Page-37 warrants that it will perform services under the proposal with reasonable skill and care, in good faith, with qualified internal personal or external advisors, in a competent and workmanlike manner. Page-37 disclaims all other warranties either express or implied, including, without limitation, warranties of merchantability and fitness for a particular purpose.


Electronic Communication

Page-37 may communicate with the client by electronic mail or otherwise transmit documents in electronic form during this engagement.
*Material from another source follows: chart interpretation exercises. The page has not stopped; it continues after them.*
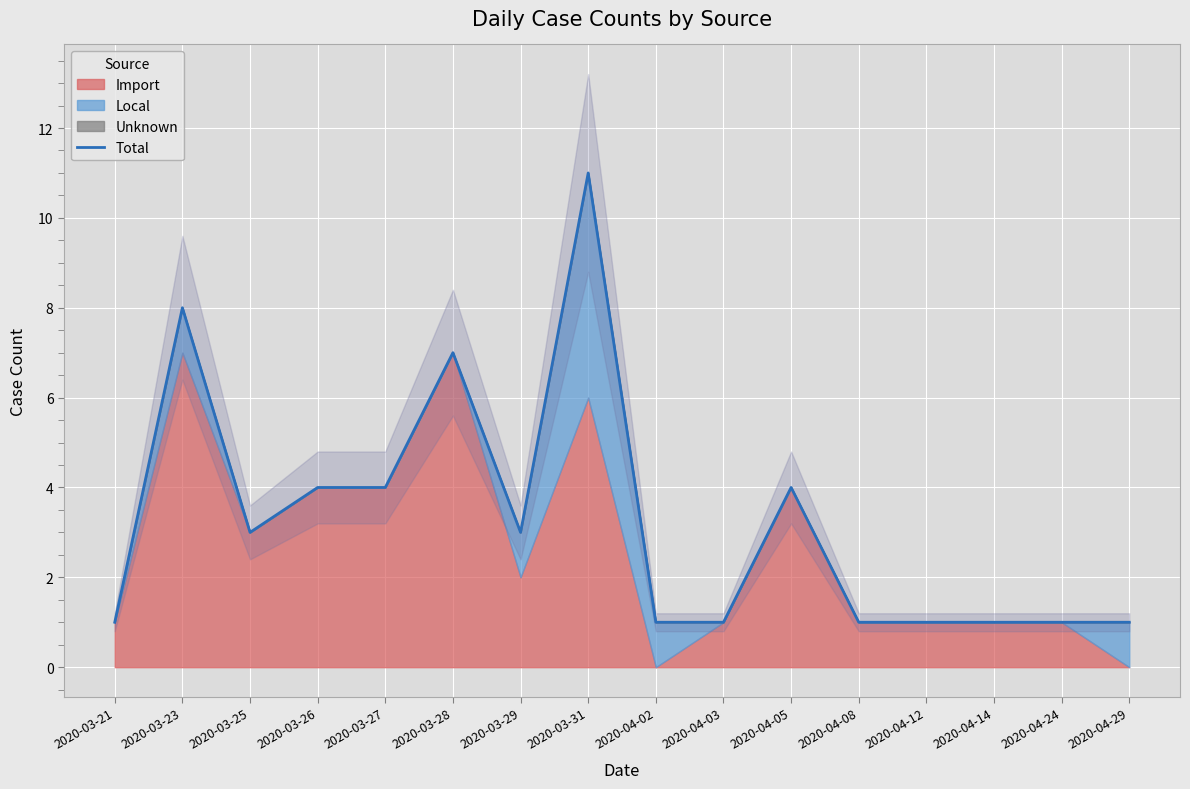

What is the sum of the values at 2020-03-29 and 2020-04-05?

7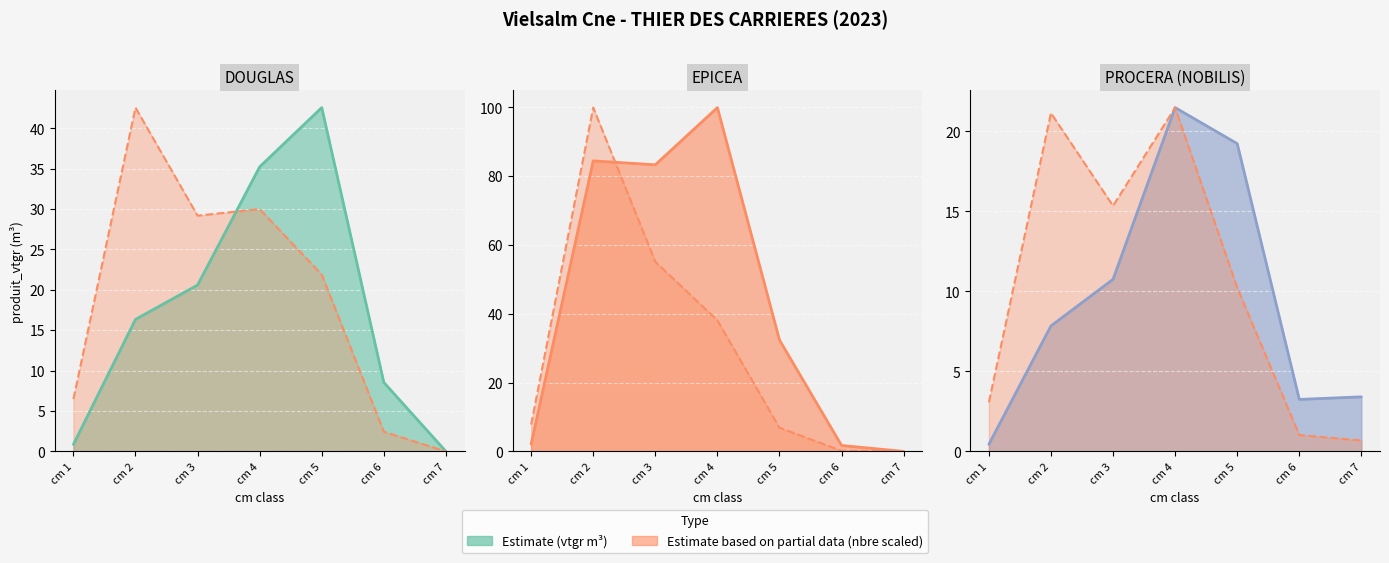

Between which two adjacent categories do DOUGLAS and EPICEA first intersect?

4 and 5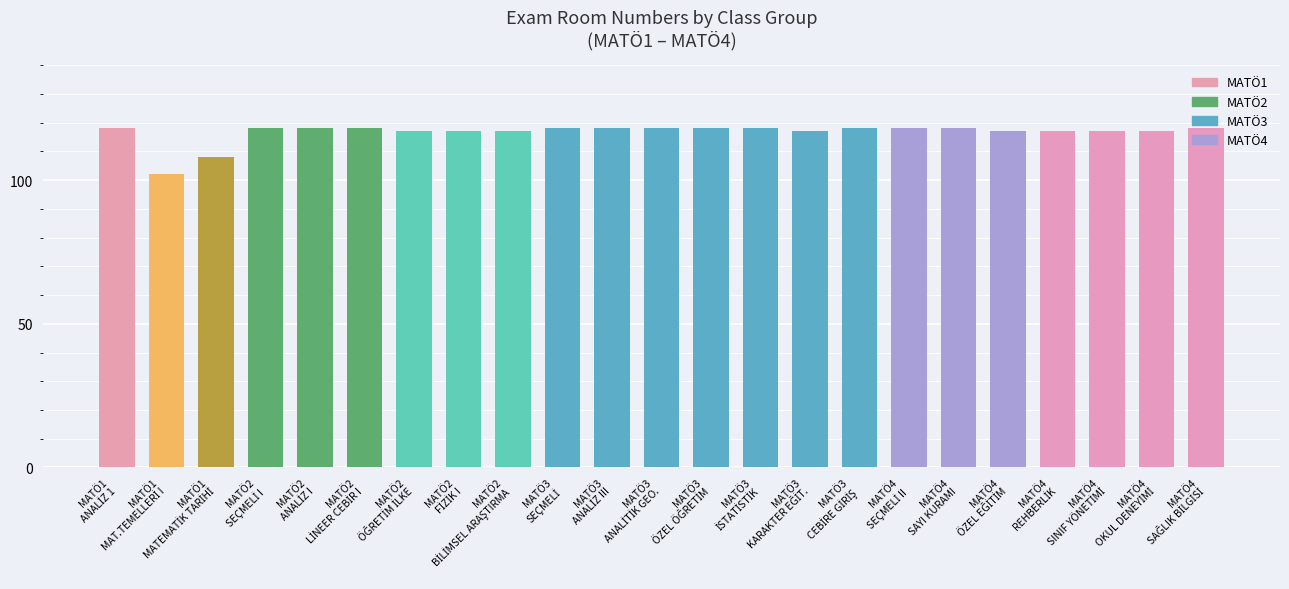

What is the difference between the maximum and second lowest values?

10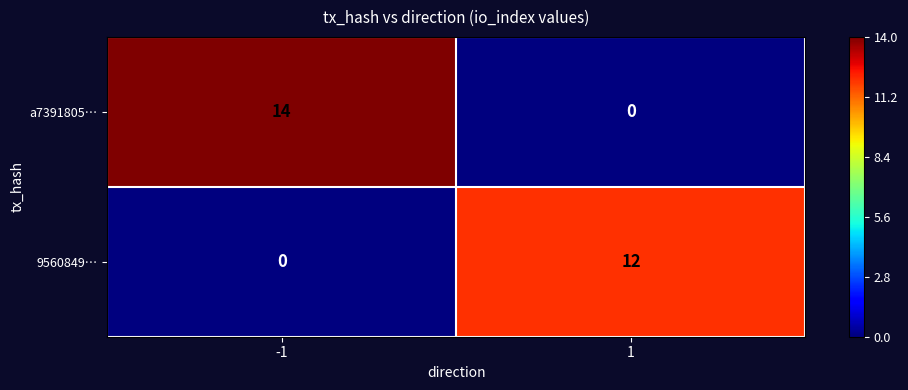

Reading right to left, extract all data points from this chart.

a7391805…: 1=0	-1=14
9560849…: 1=12	-1=0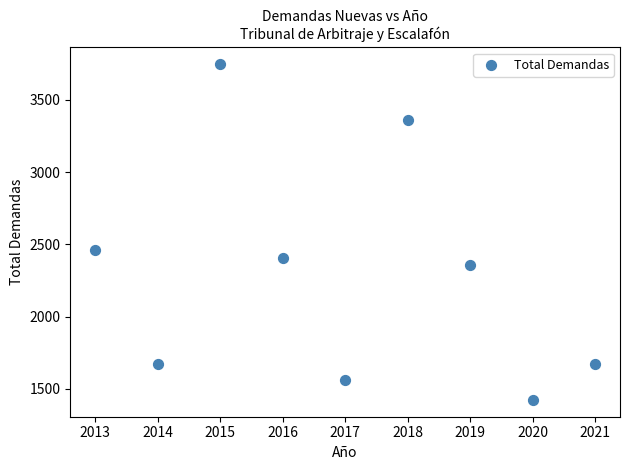

What is the average X value?

2017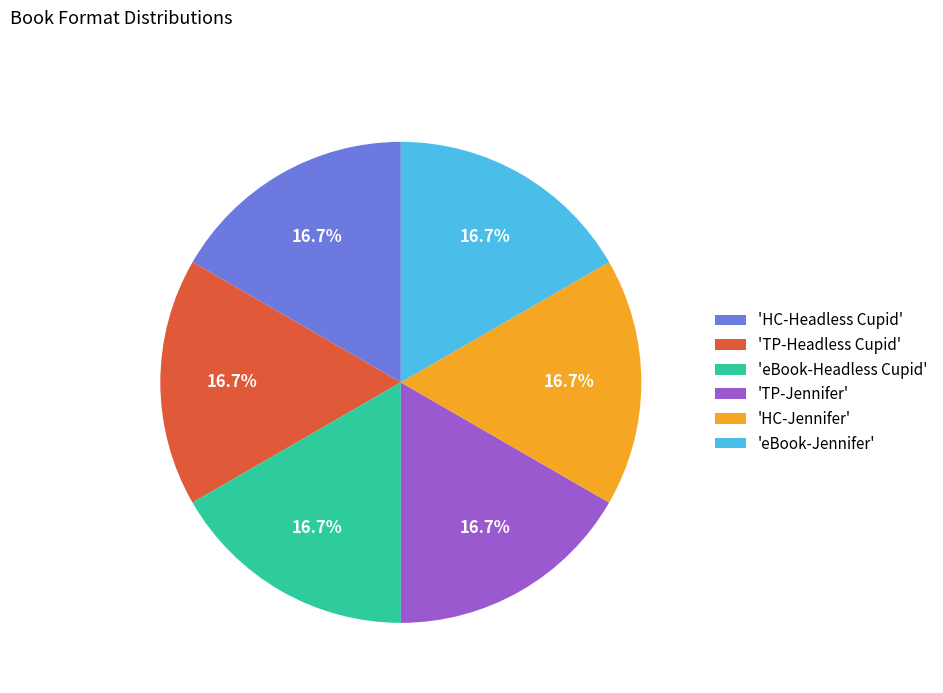

Combined, what portion of the pie is 'eBook-Headless Cupid' and 'HC-Jennifer'?

33.3%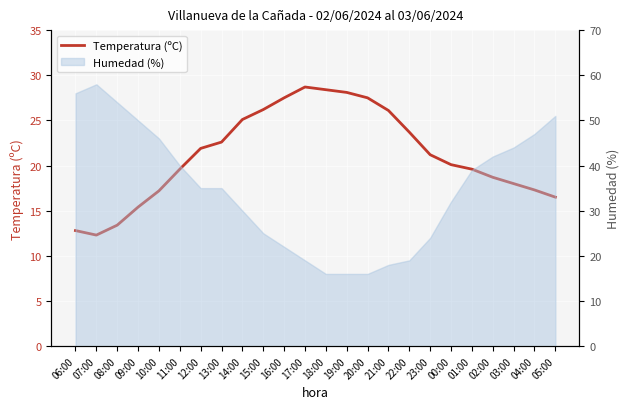

Reading right to left, extract all data points from this chart.

05:00=16.5	04:00=17.3	03:00=18.0	02:00=18.7	01:00=19.6	00:00=20.1	23:00=21.2	22:00=23.7	21:00=26.1	20:00=27.5	19:00=28.1	18:00=28.4	17:00=28.7	16:00=27.5	15:00=26.2	14:00=25.1	13:00=22.6	12:00=21.9	11:00=19.6	10:00=17.2	09:00=15.4	08:00=13.4	07:00=12.3	06:00=12.8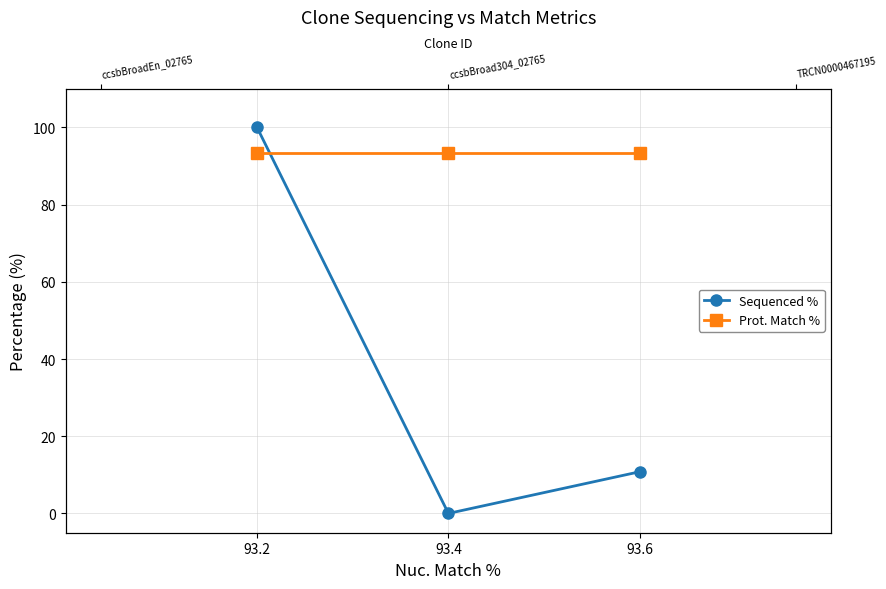

What are all the series names shown in the legend?

Sequenced %, Prot. Match %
The client accepts the inherent risks of these forms of communication (including the security risks of interception of or unauthorized access to such communications, the risks of corruption of such communications and the risks of viruses or other harmful devices).

Sharing of Information

For purpose of marketing, publicizing, or selling, Page-37 reserves the right to disclose the fact that it has performed services for the client, and in so doing identify the client by name and indicate the general nature or category of the services that Page-37 has performed.

Confidentiality

The parties have entered or will enter into a separate Non-Disclosure and Confidentiality Agreement

Limitation on Actions

No action or claim, regardless of form, arising out of or relating to this engagement, may be brought by either party more than three years of the date on which the Proposal has been executed.

Independent Contractor

It is understood and agreed that each of the parties hereto is an independent contractor and that neither party is or shall be considered an agent, distributor, or representative of the other. Neither party shall act or represent itself, directly or by implication, as an agent of the other or in any manner assume or create any obligation on behalf of, or in the name of the other.

Force Majeure Neither the client nor Page-37 shall be liable for any delays resulting from circumstances or causes beyond its reasonable control, including, without limitation, fire or other casualty, strike or labour dispute, war or other violence, or any law, order or requirement of any governmental agency or authority.

Severability

If any term or provision of the proposal along with its appendices shall be held to be invalid, void or unenforceable, then the remainder of the proposal along with its appendices shall not be affected, and each such term and provision of the Proposal along with its appendices shall be valid and enforceable to the fullest extent permitted by law.

Governing Law and Jurisdiction

  • The Proposal and this Standard Terms and Conditions shall be governed by and construed in accordance with the laws of Belgium, without regard to the conflict of laws provisions thereof. Every dispute relating to this agreement shall be subject to the exclusive jurisdiction of the Belgian courts.
  • In the event of a controversy or claim arising out of or relating to this agreement, or the breach of the same, the parties shall use their best efforts to mediate and settle the same through consultation and negotiation in good faith and a spirit of mutual cooperation.
  • Failure by any one of us to exercise or enforce any rights available to us shall not amount to a waiver of any rights available to either of us.

Completion of the Contract

  • The proposal and the appendices attached hereto (including these Standard Terms and Conditions) are the exclusive understanding between Page-37 and the client in connection with the services, and they replace any previous oral or written representations and/or understandings in connection with the engagement between the client and Page-37.
  • In case of a conflict or inconsistency between these terms and conditions and the provisions included in the proposal signed by the parties, unless otherwise stated, the provisions of the Proposal shall govern and prevail.
  • Changes to the proposal or to these Standard Terms and Conditions will be agreed by the parties in writing and signed` by the parties’ authorized representatives.